The public hearings started on Monday in the Hague following the UN General Assembly’s request for an advisory opinion
on the legal consequences arising from policies and practices of Israel in the Occupied Palestinian Territory, including East Jerusalem.
Colombia, Cuba, Egypt, the United Arab Emirates, and the US presented their arguments in Wednesday’s first session.
South Africa brought a genocide case against Israel to the ICJ in late December and asked it for emergency measures to end the bloodshed in Gaza, where more than 29,000 Palestinians have been killed since October 7.
The court in January ordered Israel to take ‘all measures
within its power’ to prevent acts of genocide in Gaza but fell short of ordering a cease-fire.
It also ordered Israel to take ‘immediate and effective’ measures to enable the provision of urgently needed basic services and humanitarian assistance in the Gaza Strip.
‘Illegal occupation’
Meanwhile, the United Arab Emirates on Wednesday deemed the decades-long Israeli occupation of Palestinian territories as ‘illegal’.
“The Palestinian people have suffered for far too long under an occupation that is seemingly immune from international law,” Lana Nusseibeh, the UAE’S permanent ambassador to the UN, said at the hearing at the ICJ.
Israel has ‘imposed collective punishment against Palestinian people… repeatedly issued socalled evacuation orders that in effect seek to transfer Palestinians forcibly’ from their homes and areas, she added.
The Emirati representative said the breaches resulting from the Israeli occupation in all parts of the occupied Palestinian territories ‘are worsening at an alarming pace’.
“We convene today while Israel’s grave violations against Palestinians persist with impunity, four months into its military operation in Gaza and following four failures by the Security Council to call for a ceasefire,” Nusseibeh said.

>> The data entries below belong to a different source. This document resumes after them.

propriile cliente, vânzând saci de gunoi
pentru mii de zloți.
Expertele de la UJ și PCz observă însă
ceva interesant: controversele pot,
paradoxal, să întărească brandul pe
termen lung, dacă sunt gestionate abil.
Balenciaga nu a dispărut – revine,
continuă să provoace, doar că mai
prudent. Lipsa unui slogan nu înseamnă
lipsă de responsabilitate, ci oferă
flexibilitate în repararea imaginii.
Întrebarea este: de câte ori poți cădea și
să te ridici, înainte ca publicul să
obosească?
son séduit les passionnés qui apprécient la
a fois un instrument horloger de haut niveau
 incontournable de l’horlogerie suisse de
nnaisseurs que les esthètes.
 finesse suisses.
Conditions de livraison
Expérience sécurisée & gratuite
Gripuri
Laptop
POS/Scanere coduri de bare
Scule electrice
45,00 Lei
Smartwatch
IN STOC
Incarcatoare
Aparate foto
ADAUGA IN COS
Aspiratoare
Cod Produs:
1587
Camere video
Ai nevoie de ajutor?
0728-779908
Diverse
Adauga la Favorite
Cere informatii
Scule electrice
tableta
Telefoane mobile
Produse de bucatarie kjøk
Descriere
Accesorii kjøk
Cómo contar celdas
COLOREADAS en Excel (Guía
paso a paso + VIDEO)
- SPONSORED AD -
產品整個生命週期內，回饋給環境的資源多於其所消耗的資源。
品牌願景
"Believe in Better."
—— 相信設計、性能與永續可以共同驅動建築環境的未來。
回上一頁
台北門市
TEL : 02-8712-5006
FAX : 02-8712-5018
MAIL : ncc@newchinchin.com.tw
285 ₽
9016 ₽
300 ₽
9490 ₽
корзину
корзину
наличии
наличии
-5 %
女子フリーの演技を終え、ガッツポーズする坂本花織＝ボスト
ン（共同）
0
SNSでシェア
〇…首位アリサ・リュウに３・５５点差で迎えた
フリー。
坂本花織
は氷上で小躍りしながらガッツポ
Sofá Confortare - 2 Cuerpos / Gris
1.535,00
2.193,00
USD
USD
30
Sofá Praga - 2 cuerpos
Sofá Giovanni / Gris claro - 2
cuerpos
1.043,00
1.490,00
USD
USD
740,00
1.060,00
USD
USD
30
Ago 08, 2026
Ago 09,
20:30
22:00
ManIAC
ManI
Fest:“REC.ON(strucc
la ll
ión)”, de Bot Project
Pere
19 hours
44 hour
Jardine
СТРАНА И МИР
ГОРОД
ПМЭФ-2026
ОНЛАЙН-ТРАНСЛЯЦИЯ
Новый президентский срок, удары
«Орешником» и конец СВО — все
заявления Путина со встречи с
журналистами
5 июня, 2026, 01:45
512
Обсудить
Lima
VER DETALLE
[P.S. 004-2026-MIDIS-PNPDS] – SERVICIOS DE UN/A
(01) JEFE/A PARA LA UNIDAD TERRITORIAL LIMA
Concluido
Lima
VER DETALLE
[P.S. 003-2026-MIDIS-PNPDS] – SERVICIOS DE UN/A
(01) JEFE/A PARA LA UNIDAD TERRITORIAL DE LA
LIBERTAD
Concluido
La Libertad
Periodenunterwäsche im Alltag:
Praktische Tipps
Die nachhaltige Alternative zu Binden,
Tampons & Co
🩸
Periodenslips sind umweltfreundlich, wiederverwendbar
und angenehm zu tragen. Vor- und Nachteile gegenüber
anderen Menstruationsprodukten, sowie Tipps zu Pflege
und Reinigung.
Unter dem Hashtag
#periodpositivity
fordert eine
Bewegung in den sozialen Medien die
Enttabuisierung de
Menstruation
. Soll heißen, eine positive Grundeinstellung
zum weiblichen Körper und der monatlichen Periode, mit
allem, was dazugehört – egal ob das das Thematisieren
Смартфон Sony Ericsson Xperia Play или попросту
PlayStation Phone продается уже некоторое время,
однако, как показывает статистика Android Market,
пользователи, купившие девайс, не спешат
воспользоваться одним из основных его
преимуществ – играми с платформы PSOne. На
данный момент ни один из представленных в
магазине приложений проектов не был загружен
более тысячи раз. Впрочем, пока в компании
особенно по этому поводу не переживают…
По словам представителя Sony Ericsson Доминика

She added that the West Bank is too under an Israeli ‘regime of systemic subjugation’ that compounds Palestinian suffering.
China blasts US veto
The Palestinian people have suffered for far too long under an occupation that is seemingly immune from international law LANA NUSSEIBEH
The US veto at the UN Security Council against a cease-fire has pushed the besieged enclave of Gaza to a ‘more dangerous situation’, China warned on Wednesday.
“China voted in favour of a UN Security Council draft resolution that would have demanded an immediate humanitarian cease-fire in Gaza,” said Mao Ning, spokeswoman of China’s Foreign Ministry.
The US vetoed ‘it alone, pushing the situation in Gaza to a more dangerous situation’, she said.